Oleh Arthur Gideon pada 06 Jun 2019, 08:00 WIB
20151109-Ilustrasi-Logam-Mulia

Liputan6.com, Jakarta - Harga emas kembali menguat pada penutupan perdagangan Rabu (Kamis pagi waktu Jakarta), setelah melonjak ke level tertinggi dalam 15 pekan.

Pendorong utama kenaikan harga emas adalah kekhawatiran akan pelemahan pertumbuhan ekonomi global. Selain itu, ekspektasi pemotongan suku bunga Bank Sentral AS atau the Fed juga mendorong investor untuk berbodong-bondong memborong emas.

Mengutip CNBC, Kamis (6/6/2019), harga emas di pasar spot naik 0,4 persen ke level USD 1.329,57 per ounce. Harga logam mulia ini sebelumnya telah melonjak sebanyak 1,4 persen menjadi USD 1.343,86 per ounce, dalam jarak yang sangat dekat dari puncak 10 bulan di USD 1.346,73 per ounce.

Sedangkan harga emas berjangka AS naik 0,4 persen pada USD 1.333,60 per ounce.

"Pidato Powell (Gubernur the Fed) kemarin tentang bagaimana dia akan mengawasi ekonomi untuk potensi menurunkan suku bunga memberikan tawaran yang sangat baik untuk emas," kata Michael Matousek, kepala Perdagangan di U.S. Global Investors.

Pada hari Selasa, Gubernur the Fed Jerome Powell tidak lagi mengatakan akan bersabar dalam menentukan penyesuaian suku bunga.

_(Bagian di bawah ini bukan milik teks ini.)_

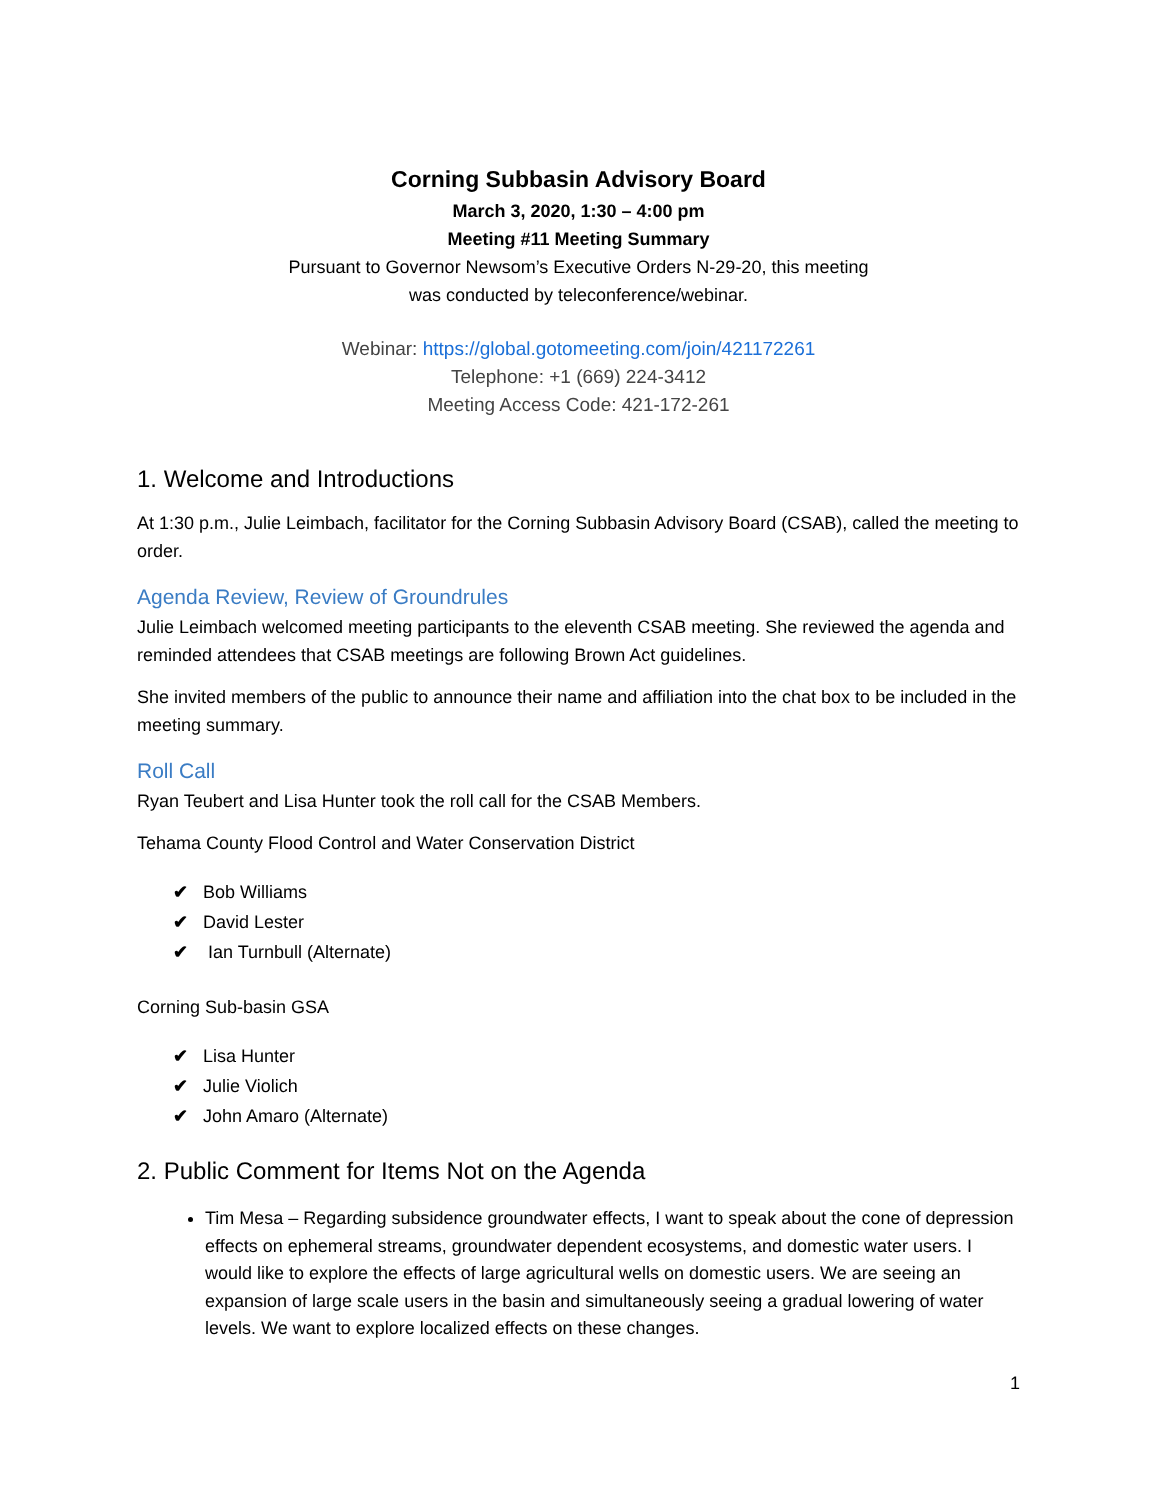Corning Subbasin Advisory Board
March 3, 2020, 1:30 – 4:00 pm
Meeting #11 Meeting Summary
Pursuant to Governor Newsom’s Executive Orders N-29-20, this meeting
was conducted by teleconference/webinar.
Webinar: https://global.gotomeeting.com/join/421172261
Telephone: +1 (669) 224-3412
Meeting Access Code: 421-172-261
1. Welcome and Introductions
At 1:30 p.m., Julie Leimbach, facilitator for the Corning Subbasin Advisory Board (CSAB), called the meeting to order.
Agenda Review, Review of Groundrules
Julie Leimbach welcomed meeting participants to the eleventh CSAB meeting. She reviewed the agenda and reminded attendees that CSAB meetings are following Brown Act guidelines.
She invited members of the public to announce their name and affiliation into the chat box to be included in the meeting summary.
Roll Call
Ryan Teubert and Lisa Hunter took the roll call for the CSAB Members.
Tehama County Flood Control and Water Conservation District
✔ Bob Williams
✔ David Lester
✔ Ian Turnbull (Alternate)
Corning Sub-basin GSA
✔ Lisa Hunter
✔ Julie Violich
✔ John Amaro (Alternate)
2. Public Comment for Items Not on the Agenda
Tim Mesa – Regarding subsidence groundwater effects, I want to speak about the cone of depression effects on ephemeral streams, groundwater dependent ecosystems, and domestic water users. I would like to explore the effects of large agricultural wells on domestic users. We are seeing an expansion of large scale users in the basin and simultaneously seeing a gradual lowering of water levels. We want to explore localized effects on these changes.
1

Dlama pidato tersebut, Powell mengatakan bank sentral akan merespons sebagaimana mestinya.

Harga emas naik karena ekspektasi penurunan suku bunga. Jika suku bunga lebih rendah maka akan mengurangi membebani gerak dolar AS sehingga menguntungkan harga emas.

The dollar index jatuh ke level terendah dalam delapan minggu setelah data menunjukkan pengusaha swasta AS menambahkan pekerjaan paling sedikit pada periode mei, sejak 2010,

Data ini memperparah kekhawatiran akan pertumbuhan ekonomi AS dan bisa menjadi mangsa perang dagang yang memanjang.

2 of 3

Perdagangan Sebelumnya

20151109-Ilustrasi-Logam-Mulia
Ilustrasi Logam Mulia (iStockphoto)

Pada perdagangan sebelumnya, harga emas berjangka menguat terbatas seiring bursa saham Amerika Serikat (AS) atau wall street yang melonjak.

Harga emas cenderung menguat pada pekan ini. Penguatan harga emas terbesar didorong ketegangan antara AS dan negara lainnya terkait tarif. Di sisi lain ada harapan suku bunga akan rendah dah mendorong imbal hasil obligas turun tajam.

Harga emas untuk pengiriman Agustus di divisi Comex naik 80 sen atau hampir 0,1 persen ke posisi USD 1.328,70 per ounce.  Harga emas ini tertinggi sejak 25 Februari.

Harga perak untuk pengiriman Juli naik 2,9 sen atau 0,2 persen ke posisi USD 14.769 per ounce usai naik 1,2 persen pada awal pekan ini. 

 

Bursa saham AS atau wall street menguat pada perdagangan saham Selasa. Akan tetapi, investor dibayangi kebijakan negosiasi perdagangan da data manufaktur AS pada Mei yang cenderung melambat dalam 2,5 tahun.

Pada Selasa, Chairman The Federal Reserve atau bank sentral AS Jerome Powell menuturkan, suku bunga dapat dipangkas jika ketegangan perang dagang dapat menekan prospek ekonomi global.

Ia juga menuturkan, the Federal Reserve tidak ketahui bagaimana dan kapan isu perdagangan ini akan diselesaikan.

Analis Senior Oanda, Craig Erlam menuturkan, dolar AS pun berbalik arah ke posisi melemah seiring pelaku pasar merespons pernyataan Powell. Indeks dolar AS pun cenderung mendatar di kisaran 97,16.

"Ada reaksi terhadap komentar Powell, tetapi mereka sulit untuk menyimpulkan sehingga membuat dolar AS melemah dan emas berjuang untuk dipegang. Pandangan pada Juni kalau terbuka kemungkinan pemangkasan suku bunga tetapi sepertinya tidak, komentar Powell belum berubah. Masih ada sentimen pengaruhi lainnya seperti laporan data tenaga kerja," ujar Erlam.